De Blasio Says Yale Should Drop Name of Slavery Defender From Dorm

  • NYC's mayor backs his son's protests at New Haven university
  • Calhoun opposed abolitionism, led pro-slavery senate faction

New York City Mayor Bill de Blasio speaks on Nov. 10, 2015.

Photographer: Spencer Platt/Getty Images

New York’s Bill de Blasio wants Yale University to drop the name of a U.S. vice president and 19th century defender of slavery from a residential college where his son lives.

Dante de Blasio is a freshman assigned to Calhoun College, one of 12 on the New Haven, Connecticut, campus. It is named after John C. Calhoun, an alumnus who as a U.S. senator from South Carolina called slavery a “positive good.” He was vice president from 1825 to 1832.

De Blasio’s son is a member of the school’s Black Student Union and has been participating in protests intended to rid the university of implicit racist attitudes.

The mayor, a self-described progressive whose father also went to Yale, said he “absolutely” would favor stripping Calhoun’s name from the the residential college.

Dante de Blasio “certainly notes the fact that the college he’s in, Calhoun College, is named for someone it shouldn’t be named for,” de Blasio told reporters Monday in Manhattan. “You can certainly understand that as a young man of African descent it doesn’t feel particularly appropriate to be living in a place named after the chief segregationist leader of the South in that period.”

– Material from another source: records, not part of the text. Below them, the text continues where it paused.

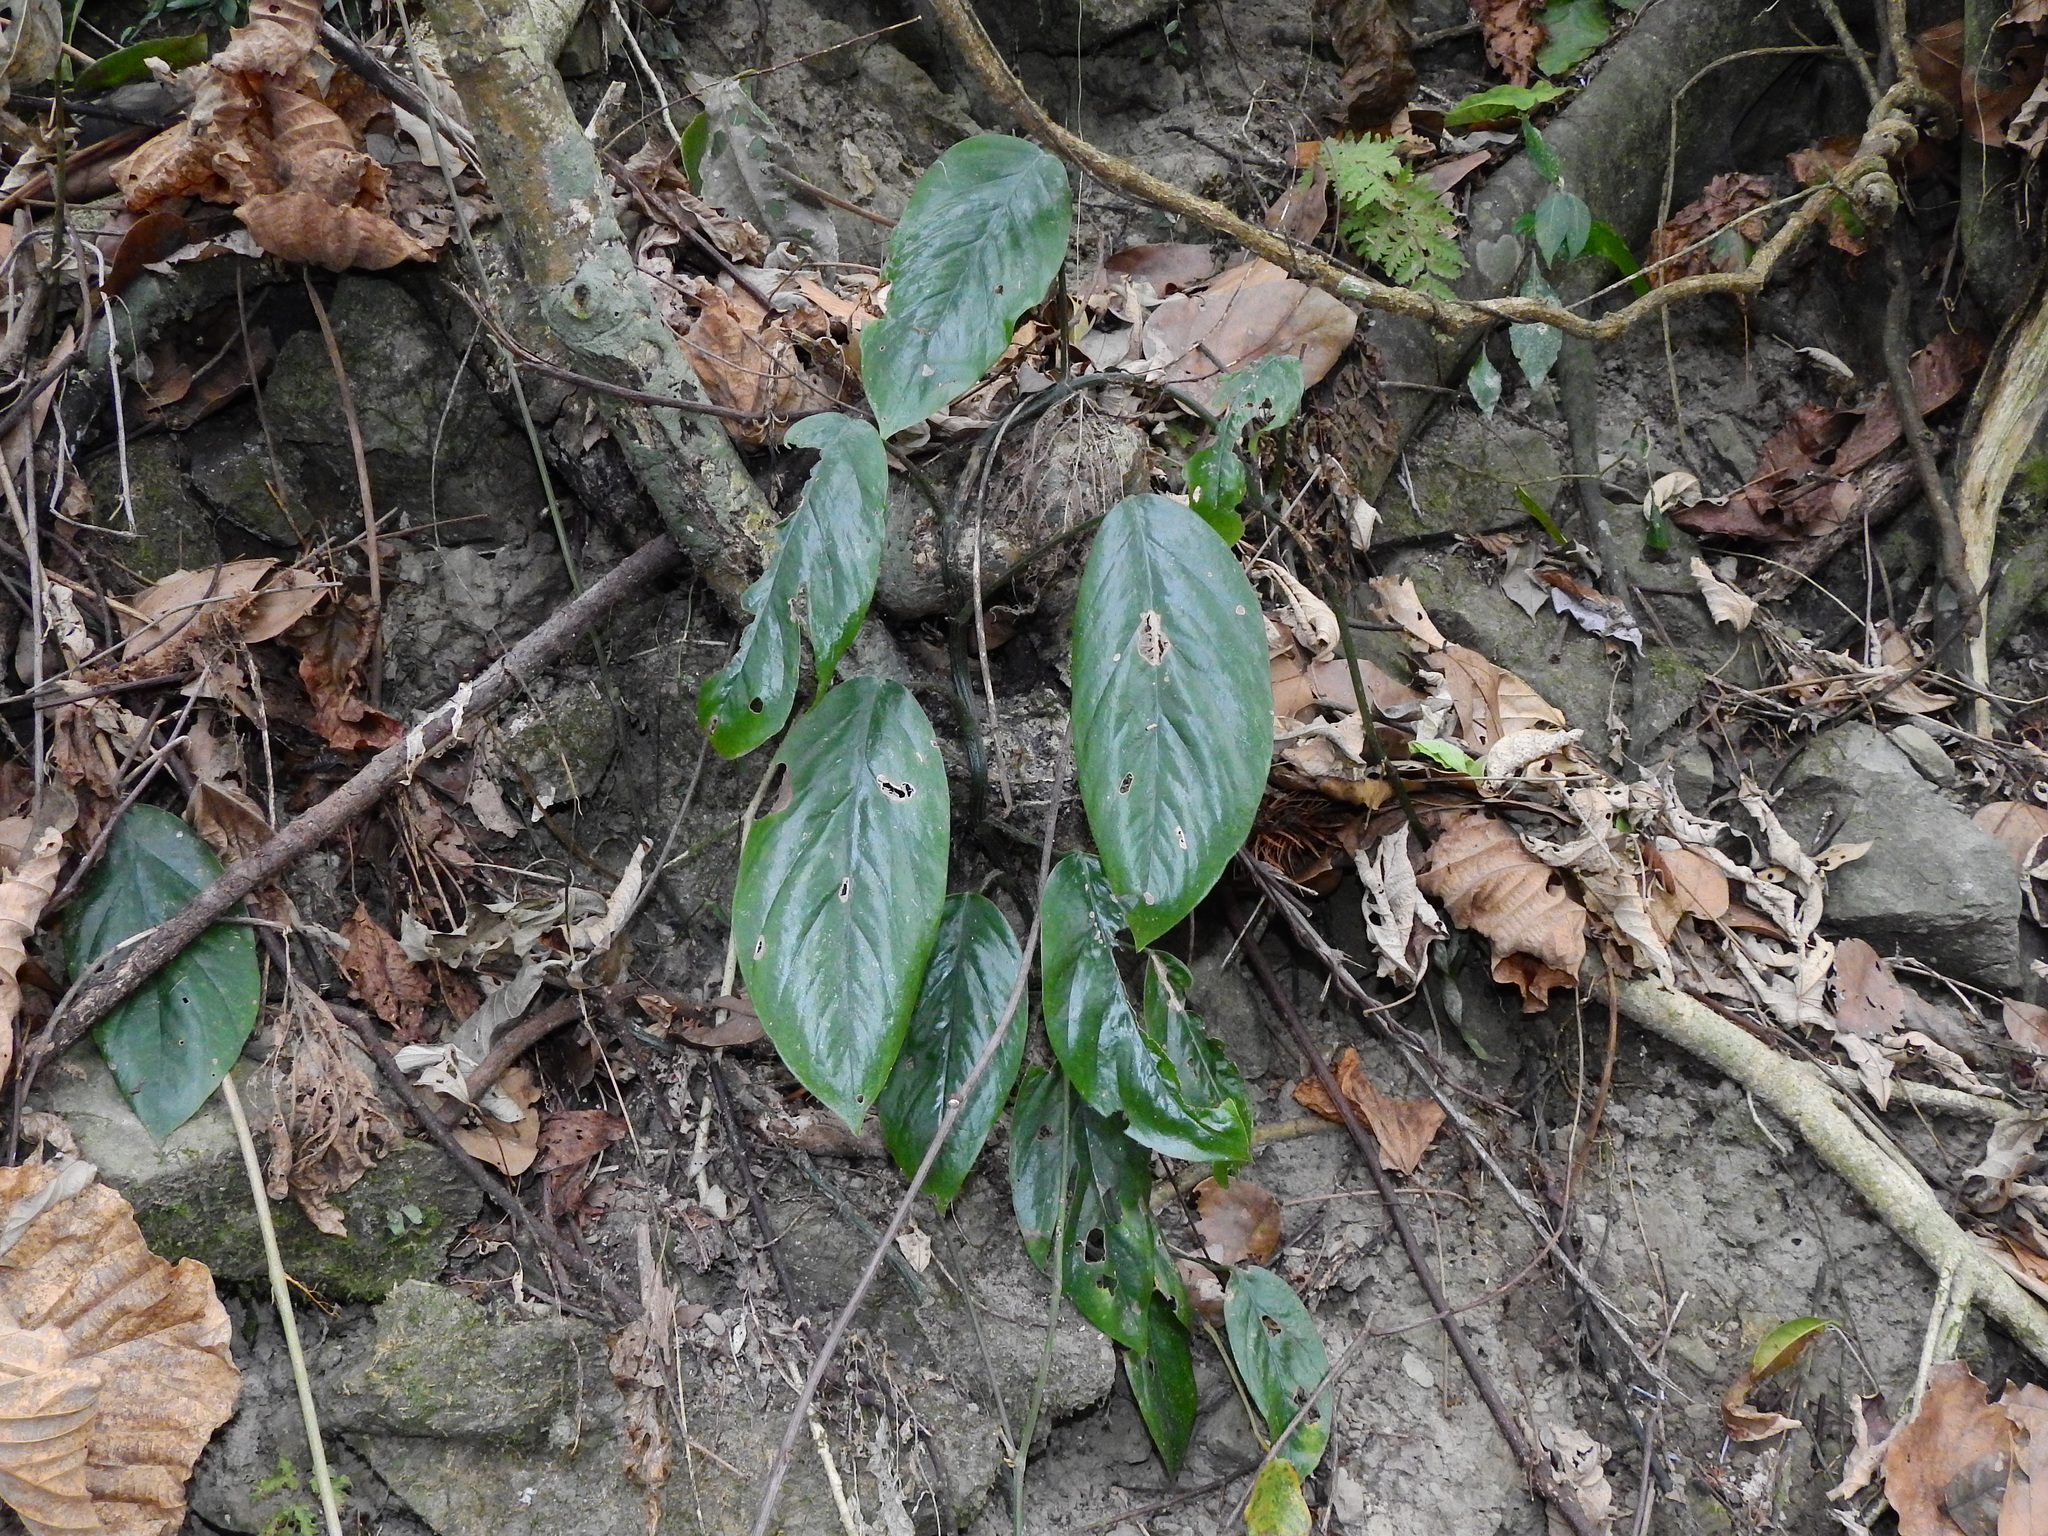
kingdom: Plantae
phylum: Tracheophyta
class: Liliopsida
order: Alismatales
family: Araceae
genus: Epipremnum
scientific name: Epipremnum pinnatum
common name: Centipede tongavine
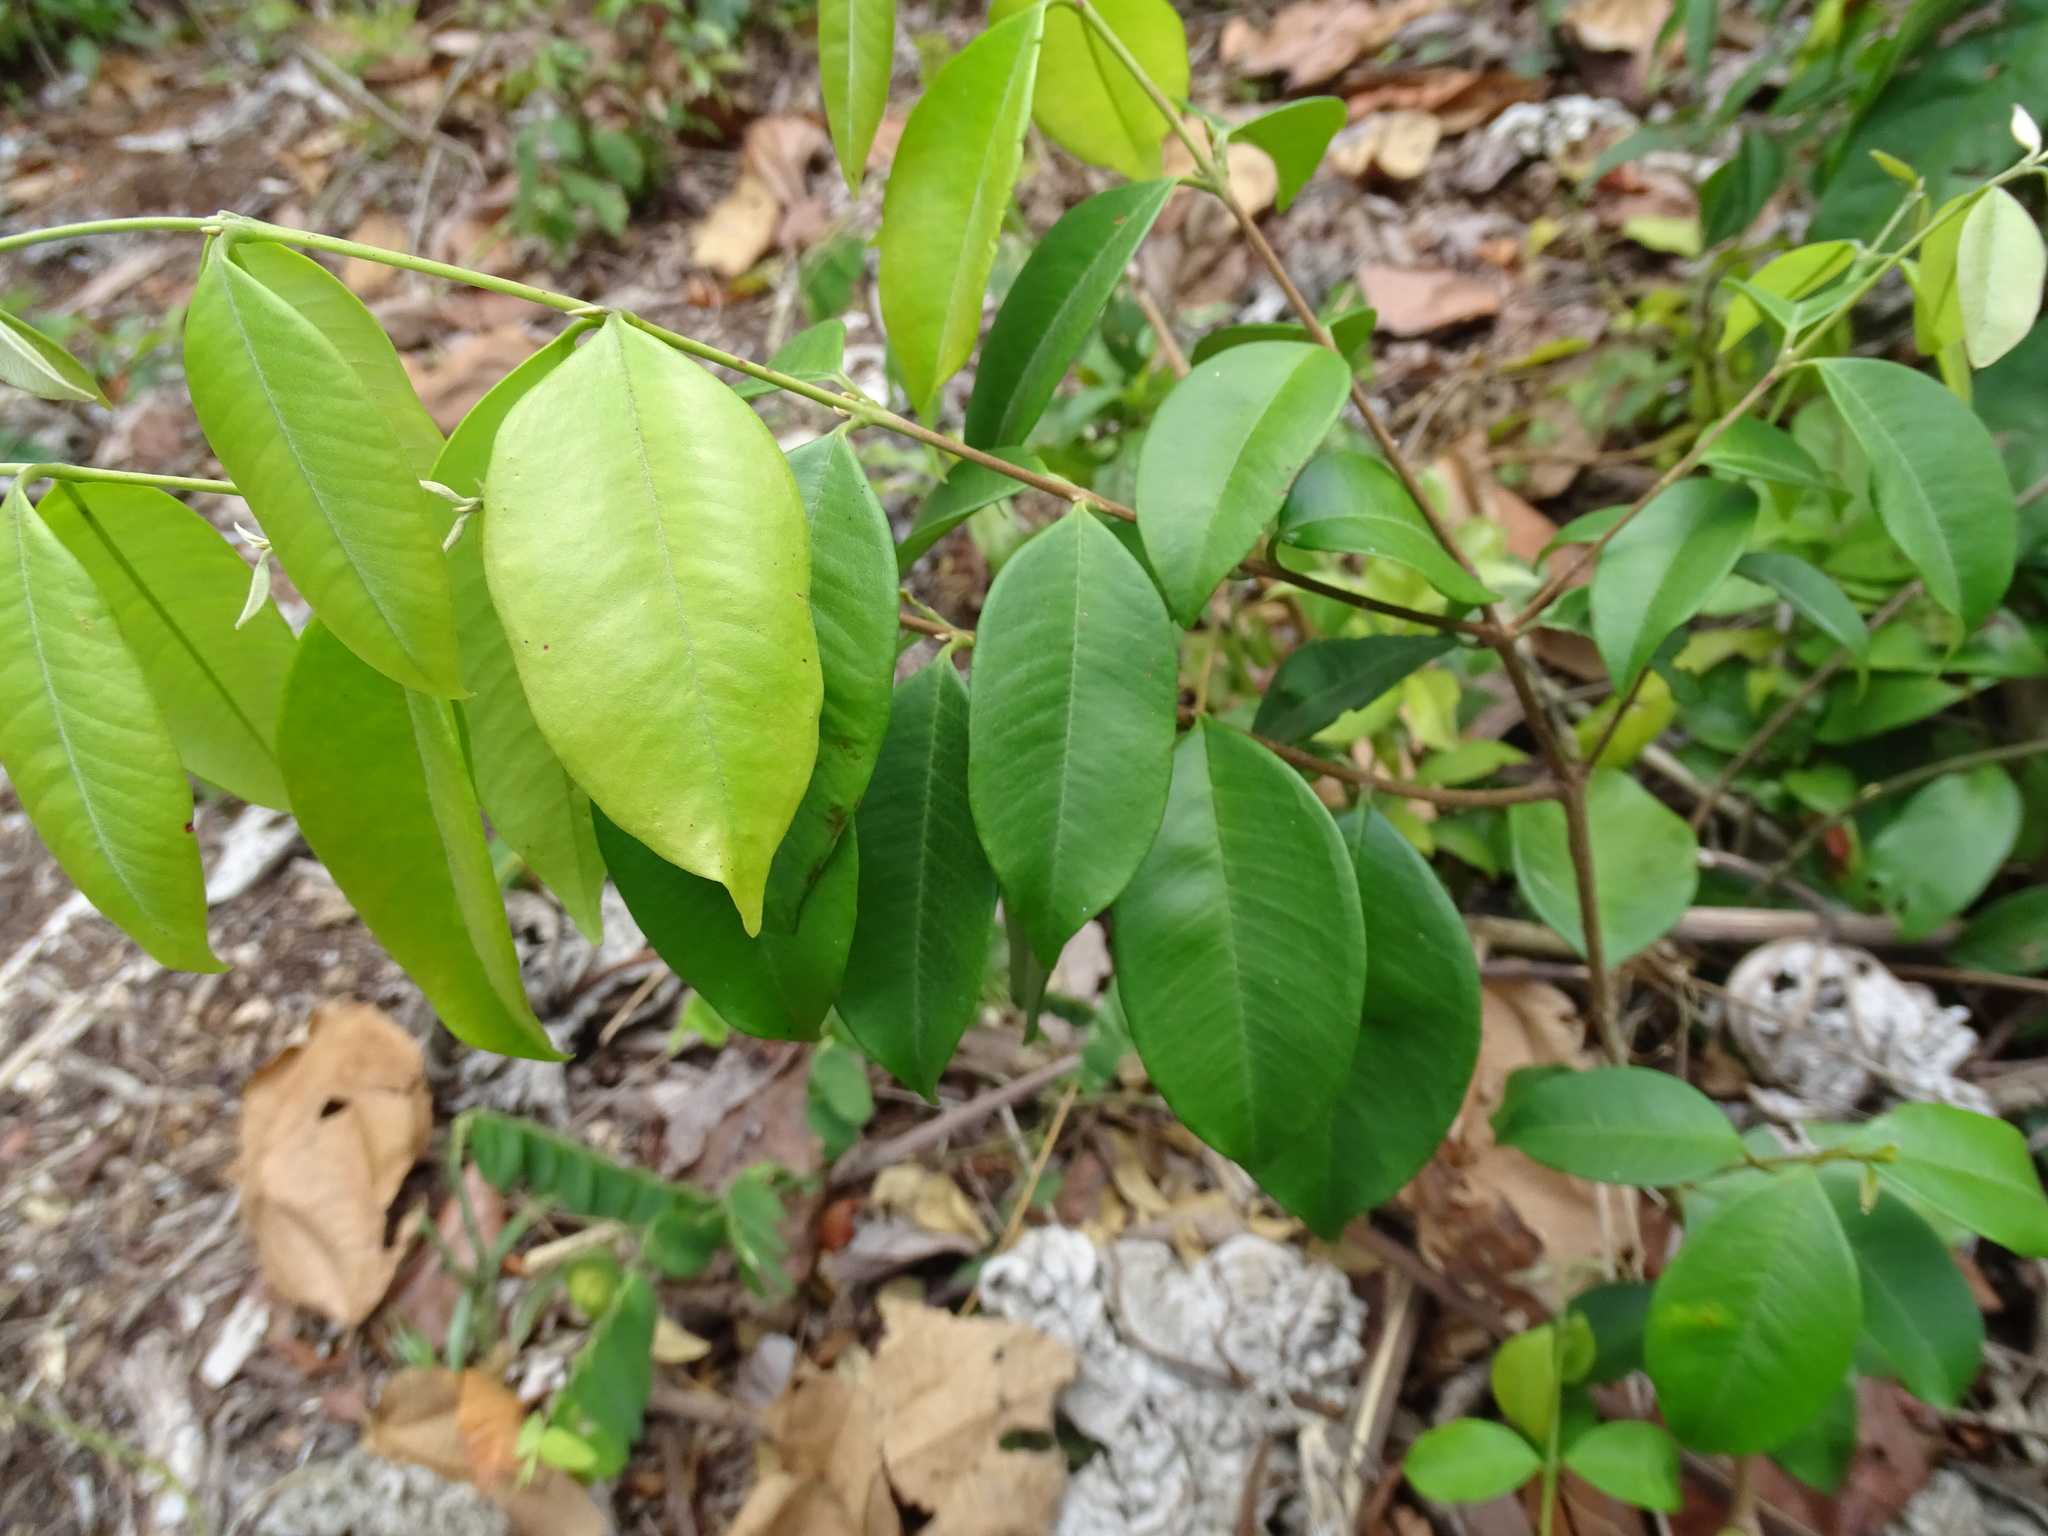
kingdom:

Yale’s demonstrations are among several targeting racism at colleges including the University of Missouri and Princeton University, where black students have raised issues about former President Woodrow Wilson’s racial biases. At Amherst College in Massachusetts, the Lord Jeff football mascot is named for a colonial British general who endorsed killing native Americans by selling them blankets impregnated with smallpox.